What’s absolutely necessary for agents to be real economic participants?
- Shang/Sean (AllScale): Agents must control wallets and make purchases/bets; spending power forces markets to serve agents’ needs.
- Calen (NewSoul): Infrastructure for payments/settlement and strong identity so accountability can be assigned.
- Wen (Protocol 42): Auditability and regulatory readiness (including the possibility of licensing) especially if agents bridge on-chain and off-chain markets.
Announcements and Notable Highlights (Alpha)
- Protocol 42: Integration with ByteDance wallet; launched “event meme” category; invites user feedback.
- NewSoul: AI training ground live; building a skill market; own prediction market is planned.

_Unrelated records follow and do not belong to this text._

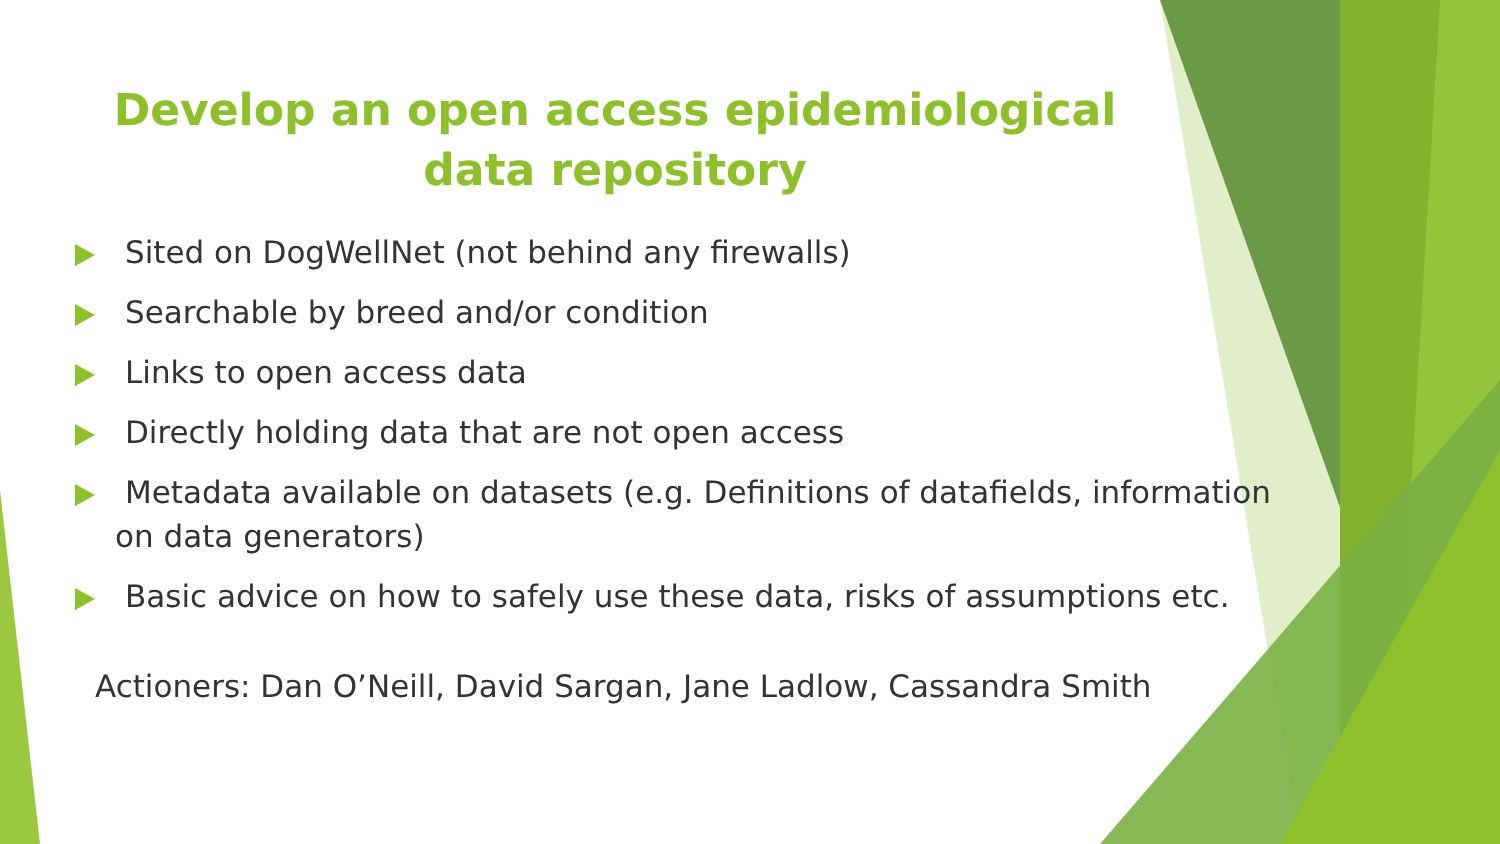Develop an open access epidemiological data repository
Sited on DogWellNet (not behind any firewalls)
Searchable by breed and/or condition
Links to open access data
Directly holding data that are not open access
Metadata available on datasets (e.g. Definitions of datafields, information on data generators)
Basic advice on how to safely use these data, risks of assumptions etc.
Actioners: Dan O’Neill, David Sargan, Jane Ladlow, Cassandra Smith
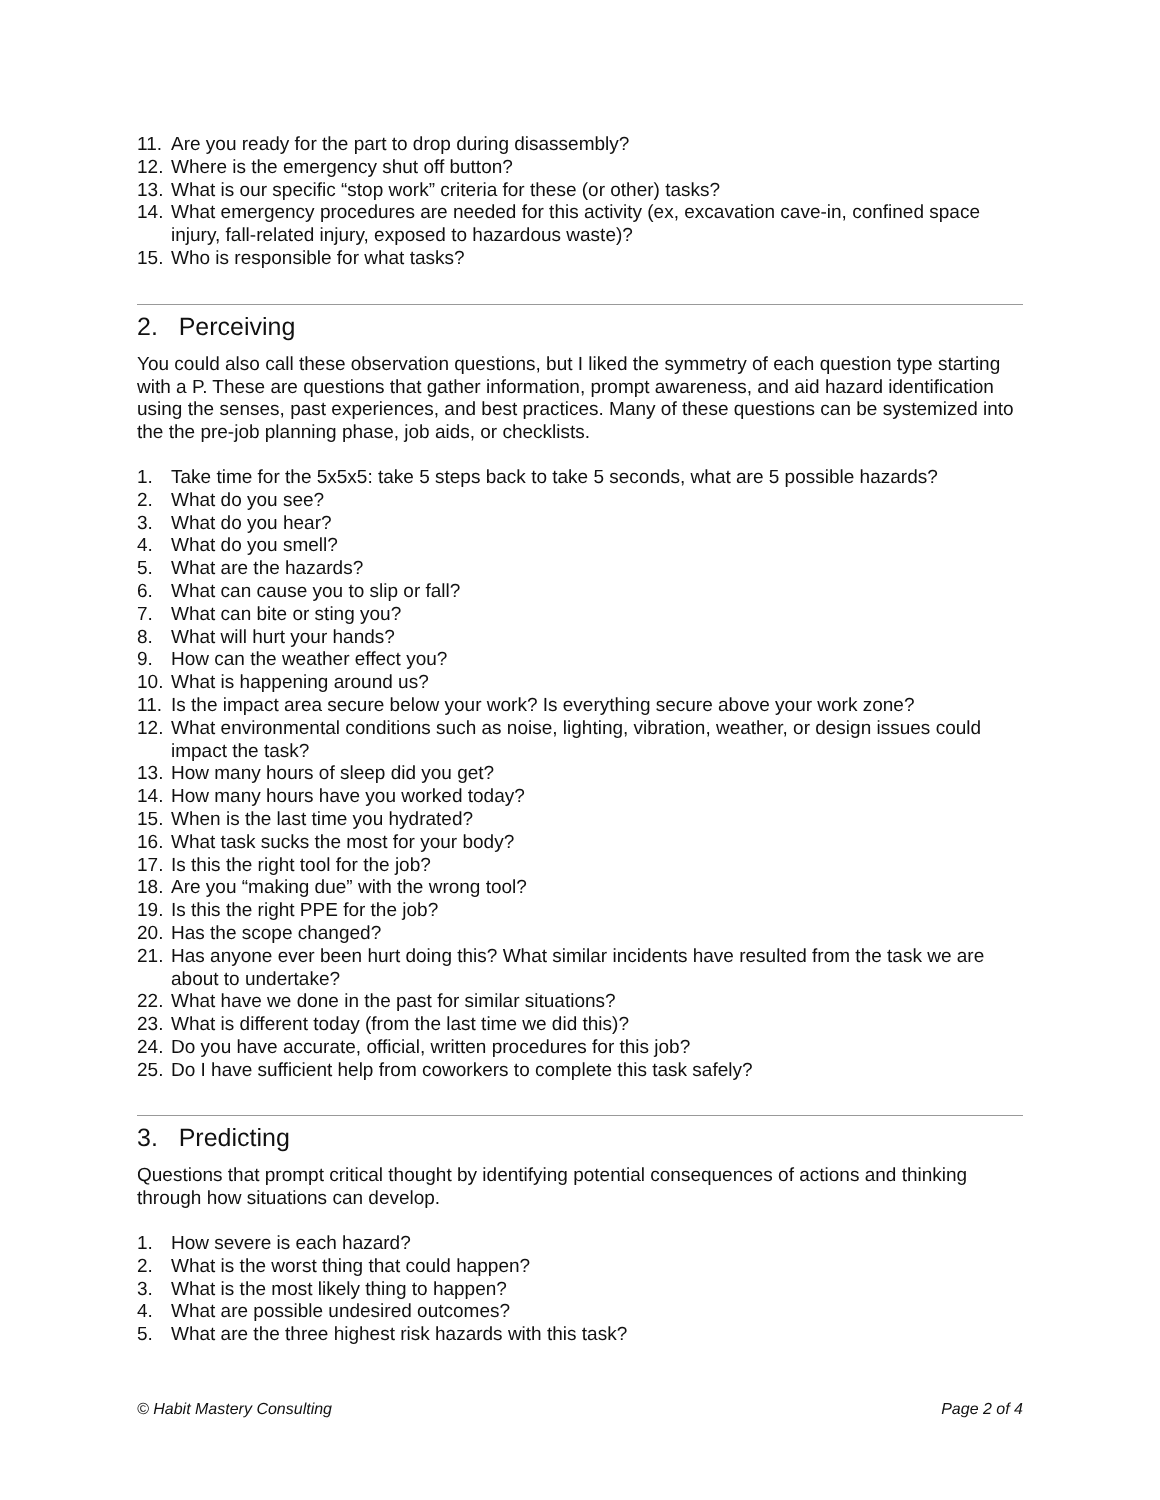11. Are you ready for the part to drop during disassembly?
12. Where is the emergency shut off button?
13. What is our specific “stop work” criteria for these (or other) tasks?
14. What emergency procedures are needed for this activity (ex, excavation cave-in, confined space injury, fall-related injury, exposed to hazardous waste)?
15. Who is responsible for what tasks?
2. Perceiving
You could also call these observation questions, but I liked the symmetry of each question type starting with a P. These are questions that gather information, prompt awareness, and aid hazard identification using the senses, past experiences, and best practices. Many of these questions can be systemized into the the pre-job planning phase, job aids, or checklists.
1. Take time for the 5x5x5: take 5 steps back to take 5 seconds, what are 5 possible hazards?
2. What do you see?
3. What do you hear?
4. What do you smell?
5. What are the hazards?
6. What can cause you to slip or fall?
7. What can bite or sting you?
8. What will hurt your hands?
9. How can the weather effect you?
10. What is happening around us?
11. Is the impact area secure below your work? Is everything secure above your work zone?
12. What environmental conditions such as noise, lighting, vibration, weather, or design issues could impact the task?
13. How many hours of sleep did you get?
14. How many hours have you worked today?
15. When is the last time you hydrated?
16. What task sucks the most for your body?
17. Is this the right tool for the job?
18. Are you “making due” with the wrong tool?
19. Is this the right PPE for the job?
20. Has the scope changed?
21. Has anyone ever been hurt doing this? What similar incidents have resulted from the task we are about to undertake?
22. What have we done in the past for similar situations?
23. What is different today (from the last time we did this)?
24. Do you have accurate, official, written procedures for this job?
25. Do I have sufficient help from coworkers to complete this task safely?
3. Predicting
Questions that prompt critical thought by identifying potential consequences of actions and thinking through how situations can develop.
1. How severe is each hazard?
2. What is the worst thing that could happen?
3. What is the most likely thing to happen?
4. What are possible undesired outcomes?
5. What are the three highest risk hazards with this task?
© Habit Mastery Consulting Page 2 of 4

- AllScale: Piloting a one-line agent identity/payments bundle (IP, email, phone, prepaid card) and building a hardened payment harness requiring human authorization for critical actions.
Areas of Consensus
- Agents are already pushing infrastructure evolution (APIs, headless/CLI, agent-first product design).
- Near-term real usage: data/API payments, on-chain ops, and embedded AI trading features.
- Prediction markets are a timely, effective proving ground for agent decision-making and operational execution.
- Trust requires identity, permissions, comprehensive logging, and human oversight for high-risk actions.
Open Questions and Next Steps
- Standardizing agent identity primitives and reputation.
- Ethical/secure navigation of web anti-bot systems.
- Calibrating autonomy vs. safety: when should agents require explicit human approval?
- Regulatory frameworks for agent trading and data access; potential licensing regimes.
- Benchmarking reliability: transparent, comparable performance and audit standards across agents.